# Homework Help: Why is scalar product of momentum in electron scattering conserved?

1. Apr 4, 2013

### gboff21

1. The problem statement, all variables and given/known data
Reading a textbook, I come across a situation where an electron is scattered off a nucleus. The book says p.P = p'.P', where p is the momentum of the electron and P is the momentum of the nucleus.
I don't understand how it gets the conservation of scalar product.

It's steps are:
four-momentum $p = (E/c , \vec{p})$
$p.p = \frac{E^{2}}{c^{2}} - \vec{p}^{2}$
It says: there is always a rest frame to be found
therefore, $m = \sqrt{p^{2}}/c$
and obtain: $E^{2} = p^{2}c^{2} + m^{2}c^{4}$

now conservation of four momentum: $p + P = p' + P'$
square it to make it invariant: $p^{2} + P^{2} + 2pP = p'^{2} + P'^{2} + 2p'P'$

invariant masses are unchanged.

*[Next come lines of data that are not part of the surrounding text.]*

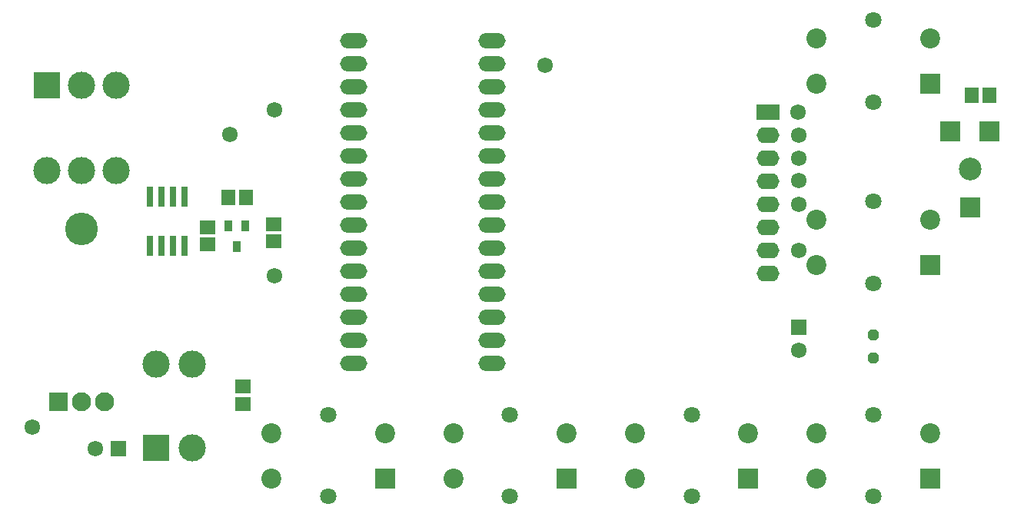
<source format=gbr>
G04 DipTrace 3.0.0.2*
G04 TopMask.gbr*
%MOMM*%
G04 #@! TF.FileFunction,Soldermask,Top*
G04 #@! TF.Part,Single*
%AMOUTLINE0*5,1,8,0,0,1.32081,-112.50063*%
%ADD38R,2.5X1.75*%
%ADD39O,2.5X1.75*%
%ADD42O,3.0X1.7*%
%ADD43C,2.5*%
%ADD44C,1.8*%
%ADD45C,3.6*%
%ADD54R,2.1X2.1*%
%ADD56C,2.1*%
%ADD62C,2.2*%
%ADD64R,2.2X2.2*%
%ADD68R,0.85X1.25*%
%ADD70C,1.724*%
%ADD72R,1.724X1.724*%
%ADD74C,3.0*%
%ADD76R,3.0X3.0*%
%ADD78R,0.8X2.2*%
%ADD80R,1.5X1.7*%
%ADD82R,1.7X1.5*%
%ADD86OUTLINE0*%
%FSLAX35Y35*%
G04*
G71*
G90*
G75*
G01*
G04 TopMask*
%LPD*%
D86*
X10500000Y2977000D3*
Y2723000D3*
D76*
X1400000Y5730000D3*
D74*
Y4790000D3*
X1780000Y5730000D3*
X2160000D3*
X1780000Y4790000D3*
X2160000D3*
X3000000Y1740000D3*
Y2660000D3*
D76*
X2600000Y1740000D3*
D74*
Y2660000D3*
D72*
X9680000Y3067000D3*
D70*
Y2813000D3*
D72*
X2190500Y1730173D3*
D70*
X1936500D3*
D78*
X2538000Y3963127D3*
X2665000D3*
X2792000D3*
X2919000D3*
Y4503127D3*
X2792000D3*
X2665000D3*
X2538000D3*
D68*
X3585750Y4185627D3*
X3395750D3*
X3490750Y3955627D3*
D82*
X3900000Y4200000D3*
Y4010000D3*
D80*
X3400000Y4500000D3*
X3590000D3*
D64*
X11350000Y5227800D3*
X11565000Y4387800D3*
X11780000Y5227800D3*
D43*
X11565000Y4807800D3*
D82*
X3173000Y4169750D3*
Y3979750D3*
D80*
X11588627Y5619623D3*
X11778627D3*
D82*
X3555607Y2222247D3*
Y2412247D3*
D64*
X5125000Y1400000D3*
D62*
X3875000D3*
X5125000Y1900000D3*
X3875000D3*
D44*
X4500000Y1200000D3*
Y2100000D3*
D64*
X7125000Y1400000D3*
D62*
X5875000D3*
X7125000Y1900000D3*
X5875000D3*
D44*
X6500000Y1200000D3*
Y2100000D3*
D64*
X9125000Y1400000D3*
D62*
X7875000D3*
X9125000Y1900000D3*
X7875000D3*
D44*
X8500000Y1200000D3*
Y2100000D3*
D64*
X11125000Y5750000D3*
D62*
X9875000D3*
X11125000Y6250000D3*
X9875000D3*
D44*
X10500000Y5550000D3*
Y6450000D3*
D64*
X11125000Y3750000D3*
D62*
X9875000D3*
X11125000Y4250000D3*
X9875000D3*
D44*
X10500000Y3550000D3*
Y4450000D3*
D64*
X11125000Y1400000D3*
D62*
X9875000D3*
X11125000Y1900000D3*
X9875000D3*
D44*
X10500000Y1200000D3*
Y2100000D3*
D38*
X9340000Y5439000D3*
D39*
Y5185000D3*
Y4931000D3*
Y4677000D3*
Y4423000D3*
Y4169000D3*
Y3915000D3*
Y3661000D3*
D70*
X3413000Y5191000D3*
X1238100Y1968273D3*
X6889627Y5953000D3*
X9680000Y4420000D3*
Y4680000D3*
Y4930000D3*
Y5185000D3*
X9675000Y5440000D3*
X9680000Y3915000D3*
X3904820Y3634973D3*
X3908803Y5457810D3*
D56*
X2034000Y2240000D3*
X1780000D3*
D54*
X1526000D3*
D45*
X1780000Y4150003D3*
D42*
X6302250Y5968873D3*
Y5460873D3*
Y5206873D3*
Y4952873D3*
Y4698873D3*
Y3936873D3*
Y3682873D3*
X4778250Y4190873D3*
Y4444873D3*
Y4698873D3*
Y4952873D3*
Y5206873D3*
Y5460873D3*
Y5714873D3*
Y3428873D3*
X6302250Y2920873D3*
X4778250Y3682873D3*
Y3936873D3*
Y6222873D3*
Y5968873D3*
X6302250Y5714873D3*
X4778250Y3174873D3*
X6302250D3*
X4778250Y2920873D3*
X6302250Y6222873D3*
Y4190873D3*
Y4444873D3*
X4778250Y2666873D3*
X6302250Y3428873D3*
Y2666873D3*
M02*

</source>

Therefore, $p^{2} = p'^{2} = m_{e}c^{2}$
and $P^{2} = P'^{2} = Mc^{2}$

Agreed so far...But now it says:
it follows that p.P=p'.P'

I understand all of that except that last line.
Why does it follow?

Solved now :/
You just plug p.p=p'.p' and P.P=P'.P' back into $p^{2} + P^{2} + 2pP = p'^{2} + P'^{2} + 2p'P'$
they cancel and you get p.P=p'.P'.
Sorry!

Last edited: Apr 4, 2013